If you're using you dll from another application then the ConnectionString shall be in the app.settings of the application.
I know this is late to the party, however I thought I would share the solution I use for DLL's.
I am more of the K.I.S.S. school of thinking, so when I have a .NET DLL that wants to store external data points that control how it works or where it goes, etc. I simply create a "config" class that has only public properties that store all the data points it needs and that I would like to be able to have controlled external to the DLL to prevent recompiling it to make the changes. Then I use .Net's XML Serializing to save and load the object representation of the class to a file.
There are a lot of ways then to handle reading it and accessing it, from a Singleton, a static utility class, to extension methods, etc. This depends on how your DLL is structured and what method will fit your DLL best.
you are correct, you can read the config file of a dll. I struggled with this for a day until i found out that the my config file was the issue. See my code below. it was able to run.

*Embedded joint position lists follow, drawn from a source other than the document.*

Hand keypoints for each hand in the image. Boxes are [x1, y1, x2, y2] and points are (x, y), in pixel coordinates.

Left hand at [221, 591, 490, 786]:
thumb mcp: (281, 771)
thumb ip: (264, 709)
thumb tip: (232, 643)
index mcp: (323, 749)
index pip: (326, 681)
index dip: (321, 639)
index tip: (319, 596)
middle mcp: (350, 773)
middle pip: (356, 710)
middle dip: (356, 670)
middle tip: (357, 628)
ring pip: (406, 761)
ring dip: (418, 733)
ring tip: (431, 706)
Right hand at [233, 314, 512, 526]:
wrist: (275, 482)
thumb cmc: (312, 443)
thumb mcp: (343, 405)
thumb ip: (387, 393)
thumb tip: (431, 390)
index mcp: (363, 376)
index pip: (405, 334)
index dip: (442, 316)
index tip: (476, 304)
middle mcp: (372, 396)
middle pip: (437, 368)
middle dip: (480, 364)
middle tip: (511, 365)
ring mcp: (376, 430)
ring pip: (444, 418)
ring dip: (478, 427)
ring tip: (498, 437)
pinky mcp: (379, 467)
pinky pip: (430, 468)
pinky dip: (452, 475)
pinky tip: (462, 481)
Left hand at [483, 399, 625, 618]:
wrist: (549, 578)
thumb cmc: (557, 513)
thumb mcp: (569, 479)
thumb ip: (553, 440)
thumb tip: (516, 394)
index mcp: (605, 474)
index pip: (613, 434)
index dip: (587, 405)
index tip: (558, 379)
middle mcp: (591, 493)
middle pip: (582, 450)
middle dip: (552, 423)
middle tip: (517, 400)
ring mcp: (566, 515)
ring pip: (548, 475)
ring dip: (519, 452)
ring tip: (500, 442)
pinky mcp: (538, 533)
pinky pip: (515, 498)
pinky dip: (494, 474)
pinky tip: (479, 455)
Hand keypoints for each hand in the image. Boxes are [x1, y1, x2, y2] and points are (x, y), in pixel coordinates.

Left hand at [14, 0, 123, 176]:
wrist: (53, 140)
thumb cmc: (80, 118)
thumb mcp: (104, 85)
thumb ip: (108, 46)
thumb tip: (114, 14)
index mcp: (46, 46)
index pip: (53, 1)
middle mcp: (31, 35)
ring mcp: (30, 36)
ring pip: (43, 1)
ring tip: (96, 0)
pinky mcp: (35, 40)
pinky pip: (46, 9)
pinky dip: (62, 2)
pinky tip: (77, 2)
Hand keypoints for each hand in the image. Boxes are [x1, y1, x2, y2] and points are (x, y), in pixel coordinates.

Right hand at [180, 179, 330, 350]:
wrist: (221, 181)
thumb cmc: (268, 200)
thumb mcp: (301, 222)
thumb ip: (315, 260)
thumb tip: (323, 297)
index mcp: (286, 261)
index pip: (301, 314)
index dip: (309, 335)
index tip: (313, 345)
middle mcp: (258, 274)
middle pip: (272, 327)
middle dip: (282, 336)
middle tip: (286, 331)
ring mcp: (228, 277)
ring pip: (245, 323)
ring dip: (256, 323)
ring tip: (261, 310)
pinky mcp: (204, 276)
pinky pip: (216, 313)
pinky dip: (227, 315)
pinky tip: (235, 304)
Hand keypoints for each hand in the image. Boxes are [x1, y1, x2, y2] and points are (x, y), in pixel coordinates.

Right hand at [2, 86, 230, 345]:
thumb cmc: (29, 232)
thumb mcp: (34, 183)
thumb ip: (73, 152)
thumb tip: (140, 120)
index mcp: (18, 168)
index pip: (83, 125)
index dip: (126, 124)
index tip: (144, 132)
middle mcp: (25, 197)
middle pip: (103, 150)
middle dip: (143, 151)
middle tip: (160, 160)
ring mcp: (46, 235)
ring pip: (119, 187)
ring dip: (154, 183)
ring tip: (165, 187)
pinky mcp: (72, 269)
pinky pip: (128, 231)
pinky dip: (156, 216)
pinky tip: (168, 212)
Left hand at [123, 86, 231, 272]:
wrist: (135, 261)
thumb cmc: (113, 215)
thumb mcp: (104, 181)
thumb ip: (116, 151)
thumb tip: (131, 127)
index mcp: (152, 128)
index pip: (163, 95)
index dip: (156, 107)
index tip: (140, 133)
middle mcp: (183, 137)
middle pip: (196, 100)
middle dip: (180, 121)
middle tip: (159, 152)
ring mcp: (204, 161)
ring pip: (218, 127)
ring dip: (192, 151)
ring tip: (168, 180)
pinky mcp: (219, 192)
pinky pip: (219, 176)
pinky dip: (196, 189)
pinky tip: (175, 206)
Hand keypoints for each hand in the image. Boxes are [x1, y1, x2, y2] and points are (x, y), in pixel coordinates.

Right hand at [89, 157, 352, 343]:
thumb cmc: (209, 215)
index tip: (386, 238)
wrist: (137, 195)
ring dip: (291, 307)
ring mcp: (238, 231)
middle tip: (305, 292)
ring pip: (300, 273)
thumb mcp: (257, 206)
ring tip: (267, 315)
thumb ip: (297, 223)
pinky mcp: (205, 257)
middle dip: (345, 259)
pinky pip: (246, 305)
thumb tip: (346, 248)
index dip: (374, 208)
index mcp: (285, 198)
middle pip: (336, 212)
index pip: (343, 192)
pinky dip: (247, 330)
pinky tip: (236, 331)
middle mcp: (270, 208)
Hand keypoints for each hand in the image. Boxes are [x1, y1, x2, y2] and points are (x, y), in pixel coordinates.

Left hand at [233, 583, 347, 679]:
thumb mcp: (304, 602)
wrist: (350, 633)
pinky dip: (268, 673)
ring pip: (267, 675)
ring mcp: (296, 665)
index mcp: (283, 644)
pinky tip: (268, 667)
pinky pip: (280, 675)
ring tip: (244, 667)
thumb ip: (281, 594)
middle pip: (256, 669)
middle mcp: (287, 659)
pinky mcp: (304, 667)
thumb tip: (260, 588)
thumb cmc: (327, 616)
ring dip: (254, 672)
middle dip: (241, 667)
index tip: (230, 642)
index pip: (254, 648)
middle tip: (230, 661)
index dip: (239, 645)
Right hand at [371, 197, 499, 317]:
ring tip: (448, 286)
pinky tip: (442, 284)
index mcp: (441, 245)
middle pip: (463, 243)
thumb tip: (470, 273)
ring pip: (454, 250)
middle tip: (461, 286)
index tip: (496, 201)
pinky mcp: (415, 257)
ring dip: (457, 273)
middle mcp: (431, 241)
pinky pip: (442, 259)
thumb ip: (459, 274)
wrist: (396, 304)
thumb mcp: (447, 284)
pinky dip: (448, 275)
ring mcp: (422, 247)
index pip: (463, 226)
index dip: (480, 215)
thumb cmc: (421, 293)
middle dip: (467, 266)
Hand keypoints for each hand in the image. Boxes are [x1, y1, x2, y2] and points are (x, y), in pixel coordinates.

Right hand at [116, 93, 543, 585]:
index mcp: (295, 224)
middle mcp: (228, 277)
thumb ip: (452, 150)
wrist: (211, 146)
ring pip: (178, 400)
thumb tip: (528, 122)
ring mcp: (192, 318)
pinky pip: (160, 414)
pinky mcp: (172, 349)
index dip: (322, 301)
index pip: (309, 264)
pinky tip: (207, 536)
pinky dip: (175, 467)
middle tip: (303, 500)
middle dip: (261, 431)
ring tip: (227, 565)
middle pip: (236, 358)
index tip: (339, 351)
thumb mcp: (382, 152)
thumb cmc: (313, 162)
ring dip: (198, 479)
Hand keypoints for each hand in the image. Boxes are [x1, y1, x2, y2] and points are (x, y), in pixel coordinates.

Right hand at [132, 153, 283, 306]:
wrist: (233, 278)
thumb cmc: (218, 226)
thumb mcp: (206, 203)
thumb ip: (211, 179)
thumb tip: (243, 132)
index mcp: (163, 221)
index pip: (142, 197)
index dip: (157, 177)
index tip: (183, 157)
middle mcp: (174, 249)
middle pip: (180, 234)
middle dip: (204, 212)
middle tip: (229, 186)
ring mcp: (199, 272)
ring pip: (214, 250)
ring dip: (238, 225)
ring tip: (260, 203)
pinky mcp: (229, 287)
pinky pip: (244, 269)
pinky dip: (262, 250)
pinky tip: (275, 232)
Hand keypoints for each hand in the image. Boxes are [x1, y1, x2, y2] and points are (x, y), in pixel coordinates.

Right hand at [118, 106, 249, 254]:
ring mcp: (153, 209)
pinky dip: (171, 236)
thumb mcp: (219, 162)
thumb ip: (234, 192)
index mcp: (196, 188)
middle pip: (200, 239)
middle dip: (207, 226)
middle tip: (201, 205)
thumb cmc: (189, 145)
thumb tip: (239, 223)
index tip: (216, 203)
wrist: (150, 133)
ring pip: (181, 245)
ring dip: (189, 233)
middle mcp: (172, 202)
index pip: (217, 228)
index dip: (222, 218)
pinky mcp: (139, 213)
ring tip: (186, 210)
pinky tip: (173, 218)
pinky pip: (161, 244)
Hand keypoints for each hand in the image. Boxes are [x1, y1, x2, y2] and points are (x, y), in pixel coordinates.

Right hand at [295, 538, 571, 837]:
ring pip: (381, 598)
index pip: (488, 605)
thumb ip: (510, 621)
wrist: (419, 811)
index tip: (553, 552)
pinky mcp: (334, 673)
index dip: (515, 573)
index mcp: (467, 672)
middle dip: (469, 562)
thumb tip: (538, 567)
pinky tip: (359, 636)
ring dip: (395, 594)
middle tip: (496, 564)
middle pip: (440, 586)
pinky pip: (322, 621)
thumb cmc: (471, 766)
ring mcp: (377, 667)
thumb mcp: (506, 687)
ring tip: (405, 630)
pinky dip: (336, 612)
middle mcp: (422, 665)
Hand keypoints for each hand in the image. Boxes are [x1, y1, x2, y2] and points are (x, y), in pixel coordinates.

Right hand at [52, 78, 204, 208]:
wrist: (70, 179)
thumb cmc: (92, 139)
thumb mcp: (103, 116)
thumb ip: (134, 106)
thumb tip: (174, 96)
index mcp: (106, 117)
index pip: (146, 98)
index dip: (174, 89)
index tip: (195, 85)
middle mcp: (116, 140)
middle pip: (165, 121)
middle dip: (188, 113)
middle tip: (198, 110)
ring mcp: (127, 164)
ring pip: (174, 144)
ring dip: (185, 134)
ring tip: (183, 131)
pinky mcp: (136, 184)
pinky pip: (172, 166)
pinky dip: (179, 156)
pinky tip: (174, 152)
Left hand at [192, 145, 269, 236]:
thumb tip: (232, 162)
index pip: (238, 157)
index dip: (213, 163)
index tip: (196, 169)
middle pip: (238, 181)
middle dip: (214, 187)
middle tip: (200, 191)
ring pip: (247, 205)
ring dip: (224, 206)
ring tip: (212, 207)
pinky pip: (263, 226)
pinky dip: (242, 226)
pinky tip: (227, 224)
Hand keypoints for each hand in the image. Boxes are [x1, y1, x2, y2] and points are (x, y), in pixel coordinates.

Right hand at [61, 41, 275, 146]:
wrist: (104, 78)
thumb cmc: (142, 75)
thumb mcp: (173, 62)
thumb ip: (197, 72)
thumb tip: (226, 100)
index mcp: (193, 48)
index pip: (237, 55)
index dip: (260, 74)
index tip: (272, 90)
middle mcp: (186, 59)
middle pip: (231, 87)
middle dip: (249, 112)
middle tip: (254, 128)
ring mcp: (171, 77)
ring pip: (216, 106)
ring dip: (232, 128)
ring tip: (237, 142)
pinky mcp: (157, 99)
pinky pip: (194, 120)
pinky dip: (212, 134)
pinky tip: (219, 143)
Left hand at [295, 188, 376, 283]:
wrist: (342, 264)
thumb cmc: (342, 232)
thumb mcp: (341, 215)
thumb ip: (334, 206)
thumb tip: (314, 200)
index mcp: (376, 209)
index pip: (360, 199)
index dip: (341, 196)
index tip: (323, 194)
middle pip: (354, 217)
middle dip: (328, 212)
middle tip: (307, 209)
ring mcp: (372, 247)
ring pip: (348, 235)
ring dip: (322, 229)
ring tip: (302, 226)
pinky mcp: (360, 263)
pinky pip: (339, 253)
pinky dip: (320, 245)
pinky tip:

ExeConfigurationFileMap map = new ExeConfigurationFileMap();
map.ExeConfigFilename = Assembly.GetExecutingAssembly().Location + ".config";
Configuration libConfig = ConfigurationManager.OpenMappedExeConfiguration(map, ConfigurationUserLevel.None);
AppSettingsSection section = (libConfig.GetSection("appSettings") as AppSettingsSection);
Console.WriteLine(section.Settings["dnd_shortcodes"].Value);
my Plugin1.dll.config
looked as below;
<?xml version="1.0" encoding="utf-8" ?>
<configuration>
<appSettings>
<add key="cmd_location" value="http://..."/>
<add key="dnd_shortcodes" value="142,145,146,157,165,167,168,171,173,176,178,404,40"/>
</appSettings>
</configuration>
I found out that my config file lacked the <appSettings>
tag, so look around, your issue could have been different but not so far from mine.